Obv, the most astounding piece of information here is that it switched itself off “at midnight” (ie it was still producing light after the sun went down) and that’s why it got a zillion shares. But it is not true. This is of course just a diffuse light tube. I mean it is a nice simple idea and apparently has helped thousands of poor people so that’s good, so I kind of feel like an arsehole when I tell people who share the article because of this revolutionary idea. They seem so excited.
The one I keep seeing now is about an urban farm in Milwaukee that takes up only 3 acres but feeds 10000 people. The headline is “How to feed 10,000 people on 3 urban acres” and it is this outstanding claim that got the article so many shares. Americans eat around 900 kg in food per day, so this would mean this 3 acre block is producing some 9000 tonnes of food per annum.

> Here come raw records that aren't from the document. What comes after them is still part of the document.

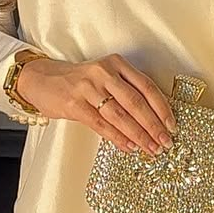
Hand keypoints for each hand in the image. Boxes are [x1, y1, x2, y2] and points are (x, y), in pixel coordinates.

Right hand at [18, 53, 175, 154]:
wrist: (41, 79)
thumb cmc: (77, 81)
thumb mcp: (104, 77)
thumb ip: (126, 91)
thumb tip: (152, 119)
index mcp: (116, 63)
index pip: (147, 86)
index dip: (162, 108)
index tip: (171, 125)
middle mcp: (104, 72)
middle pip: (136, 102)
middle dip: (153, 125)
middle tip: (165, 142)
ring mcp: (88, 88)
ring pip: (120, 115)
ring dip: (138, 135)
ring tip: (150, 148)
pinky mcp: (74, 104)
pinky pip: (101, 124)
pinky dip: (117, 138)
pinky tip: (128, 147)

Once you look up the details it turns out that this 3 acre block is producing 40 tonnes of food per annum, enough to feed 44 Americans.
I’m not really sure what the authors meant. At first I thought they meant they provided 10000 meals per year (enough to keep 9 people fed), but that doesn’t really add up either. Going by the above, the average meal in America (assuming they are getting three squares) is about 0.8 kg, so this would represent more like 50000 meals per year.
So I don’t know what they mean, really.
When I run through this maths with the supporters they think I’m just knocking but I’m not: this really is a great project, and producing 40 tonnes of food per year on an urban 3 acre block with no artificial lighting is amazing. But something went wrong with the maths.